» Assigned task: Which lines run from the line with "ovarian cancer stained" through the line with "shows no significant" in the entries below? Print them exactly, both ends included, and nothing more.

» Dataset entries:
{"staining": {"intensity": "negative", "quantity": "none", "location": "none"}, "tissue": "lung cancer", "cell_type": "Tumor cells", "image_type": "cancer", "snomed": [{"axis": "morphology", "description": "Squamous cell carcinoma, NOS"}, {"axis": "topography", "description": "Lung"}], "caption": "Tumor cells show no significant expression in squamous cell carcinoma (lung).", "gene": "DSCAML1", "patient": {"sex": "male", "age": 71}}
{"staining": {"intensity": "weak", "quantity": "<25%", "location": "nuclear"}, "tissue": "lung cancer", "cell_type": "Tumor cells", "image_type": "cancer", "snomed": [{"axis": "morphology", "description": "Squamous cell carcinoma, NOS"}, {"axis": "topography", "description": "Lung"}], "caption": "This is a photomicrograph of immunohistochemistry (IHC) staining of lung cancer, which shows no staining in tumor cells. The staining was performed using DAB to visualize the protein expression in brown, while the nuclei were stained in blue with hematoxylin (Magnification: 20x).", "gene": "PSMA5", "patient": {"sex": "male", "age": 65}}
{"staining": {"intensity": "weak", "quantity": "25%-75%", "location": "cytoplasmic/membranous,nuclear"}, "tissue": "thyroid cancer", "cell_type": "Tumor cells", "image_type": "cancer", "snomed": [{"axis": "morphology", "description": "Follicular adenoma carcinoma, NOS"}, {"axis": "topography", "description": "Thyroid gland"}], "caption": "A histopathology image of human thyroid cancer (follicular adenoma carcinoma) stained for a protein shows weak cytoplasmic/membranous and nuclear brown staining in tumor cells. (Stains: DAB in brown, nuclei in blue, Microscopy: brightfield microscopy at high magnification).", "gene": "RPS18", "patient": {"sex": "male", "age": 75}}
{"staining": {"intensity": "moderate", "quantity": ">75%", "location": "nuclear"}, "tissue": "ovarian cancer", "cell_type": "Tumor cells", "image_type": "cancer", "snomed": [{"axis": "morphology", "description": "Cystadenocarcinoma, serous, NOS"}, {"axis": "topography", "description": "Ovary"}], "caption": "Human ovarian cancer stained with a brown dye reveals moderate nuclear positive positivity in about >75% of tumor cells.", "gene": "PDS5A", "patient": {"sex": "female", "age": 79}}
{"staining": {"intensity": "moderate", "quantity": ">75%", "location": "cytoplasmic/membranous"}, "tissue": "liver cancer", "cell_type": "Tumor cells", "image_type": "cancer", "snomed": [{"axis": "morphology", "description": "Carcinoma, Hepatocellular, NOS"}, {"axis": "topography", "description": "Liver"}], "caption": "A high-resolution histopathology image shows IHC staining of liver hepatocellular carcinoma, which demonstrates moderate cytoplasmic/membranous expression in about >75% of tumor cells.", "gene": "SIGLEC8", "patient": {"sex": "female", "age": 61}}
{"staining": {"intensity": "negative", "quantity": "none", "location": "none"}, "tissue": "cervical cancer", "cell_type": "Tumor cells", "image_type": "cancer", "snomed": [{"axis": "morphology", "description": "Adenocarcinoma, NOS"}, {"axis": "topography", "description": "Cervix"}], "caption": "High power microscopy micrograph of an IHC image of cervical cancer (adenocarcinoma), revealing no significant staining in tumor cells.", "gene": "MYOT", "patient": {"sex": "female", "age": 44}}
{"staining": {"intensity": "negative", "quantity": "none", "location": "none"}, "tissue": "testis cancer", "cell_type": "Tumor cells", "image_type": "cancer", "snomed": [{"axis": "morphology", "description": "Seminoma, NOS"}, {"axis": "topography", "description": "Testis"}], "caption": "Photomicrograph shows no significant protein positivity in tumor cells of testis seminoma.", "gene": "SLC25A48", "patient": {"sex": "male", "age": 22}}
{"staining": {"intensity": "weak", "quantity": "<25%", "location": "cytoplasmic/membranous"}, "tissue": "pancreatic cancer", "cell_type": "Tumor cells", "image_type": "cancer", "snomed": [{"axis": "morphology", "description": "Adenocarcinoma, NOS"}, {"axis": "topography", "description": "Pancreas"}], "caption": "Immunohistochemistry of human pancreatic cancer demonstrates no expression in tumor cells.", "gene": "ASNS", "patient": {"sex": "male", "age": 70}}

» Response to this task:
{"staining": {"intensity": "moderate", "quantity": ">75%", "location": "nuclear"}, "tissue": "ovarian cancer", "cell_type": "Tumor cells", "image_type": "cancer", "snomed": [{"axis": "morphology", "description": "Cystadenocarcinoma, serous, NOS"}, {"axis": "topography", "description": "Ovary"}], "caption": "Human ovarian cancer stained with a brown dye reveals moderate nuclear positive positivity in about >75% of tumor cells.", "gene": "PDS5A", "patient": {"sex": "female", "age": 79}}
{"staining": {"intensity": "moderate", "quantity": ">75%", "location": "cytoplasmic/membranous"}, "tissue": "liver cancer", "cell_type": "Tumor cells", "image_type": "cancer", "snomed": [{"axis": "morphology", "description": "Carcinoma, Hepatocellular, NOS"}, {"axis": "topography", "description": "Liver"}], "caption": "A high-resolution histopathology image shows IHC staining of liver hepatocellular carcinoma, which demonstrates moderate cytoplasmic/membranous expression in about >75% of tumor cells.", "gene": "SIGLEC8", "patient": {"sex": "female", "age": 61}}
{"staining": {"intensity": "negative", "quantity": "none", "location": "none"}, "tissue": "cervical cancer", "cell_type": "Tumor cells", "image_type": "cancer", "snomed": [{"axis": "morphology", "description": "Adenocarcinoma, NOS"}, {"axis": "topography", "description": "Cervix"}], "caption": "High power microscopy micrograph of an IHC image of cervical cancer (adenocarcinoma), revealing no significant staining in tumor cells.", "gene": "MYOT", "patient": {"sex": "female", "age": 44}}
{"staining": {"intensity": "negative", "quantity": "none", "location": "none"}, "tissue": "testis cancer", "cell_type": "Tumor cells", "image_type": "cancer", "snomed": [{"axis": "morphology", "description": "Seminoma, NOS"}, {"axis": "topography", "description": "Testis"}], "caption": "Photomicrograph shows no significant protein positivity in tumor cells of testis seminoma.", "gene": "SLC25A48", "patient": {"sex": "male", "age": 22}}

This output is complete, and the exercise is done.